Problem description: Extract each line in the records that contains the string "STATE". Match case when searching.
[Supplied information — start]
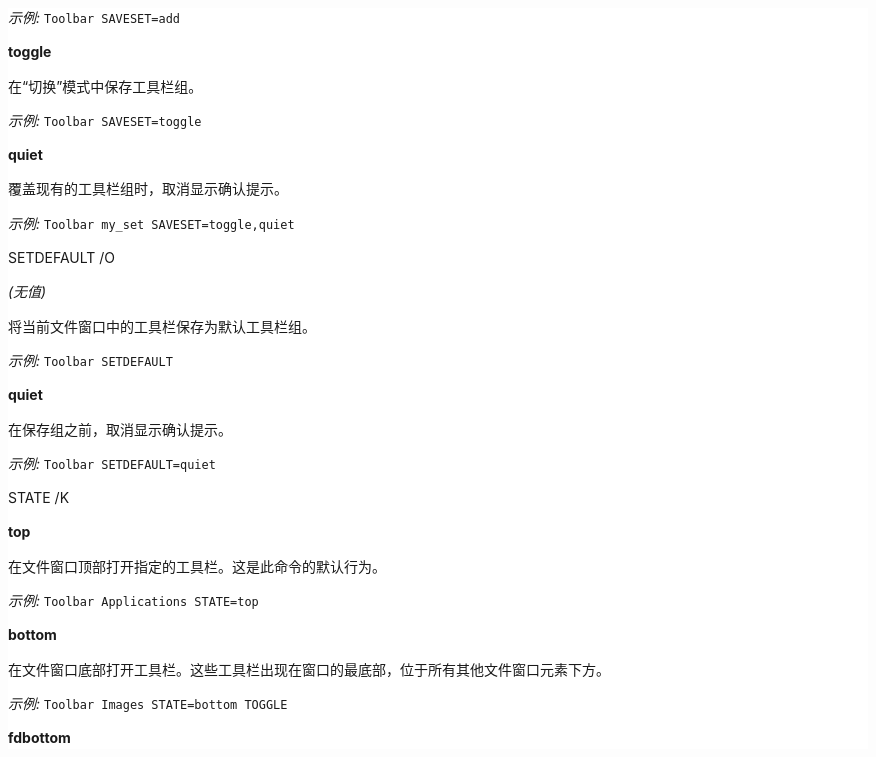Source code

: *示例:* `Toolbar SAVESET=add`
</td></tr><tr><td>
</td><td>
</td><td>

**toggle**</td><td>

在“切换”模式中保存工具栏组。

*示例:* `Toolbar SAVESET=toggle`
</td></tr><tr><td>
</td><td>
</td><td>

**quiet**</td><td>

覆盖现有的工具栏组时，取消显示确认提示。

*示例:* `Toolbar my_set SAVESET=toggle,quiet`
</td></tr><tr><td>
SETDEFAULT</td><td>
/O</td><td>

*(无值)*</td><td>

将当前文件窗口中的工具栏保存为默认工具栏组。

*示例:* `Toolbar SETDEFAULT`
</td></tr><tr><td>
</td><td>
</td><td>

**quiet**</td><td>

在保存组之前，取消显示确认提示。

*示例:* `Toolbar SETDEFAULT=quiet`
</td></tr><tr><td>
STATE</td><td>
/K</td><td>

**top**</td><td>

在文件窗口顶部打开指定的工具栏。这是此命令的默认行为。

*示例:* `Toolbar Applications STATE=top`
</td></tr><tr><td>
</td><td>
</td><td>

**bottom**</td><td>

在文件窗口底部打开工具栏。这些工具栏出现在窗口的最底部，位于所有其他文件窗口元素下方。

*示例:* `Toolbar Images STATE=bottom TOGGLE`
</td></tr><tr><td>
</td><td>
</td><td>

**fdbottom**</td><td>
[Supplied information — finish]
Result below:
STATE</td><td>
*示例:* `Toolbar Applications STATE=top`
*示例:* `Toolbar Images STATE=bottom TOGGLE`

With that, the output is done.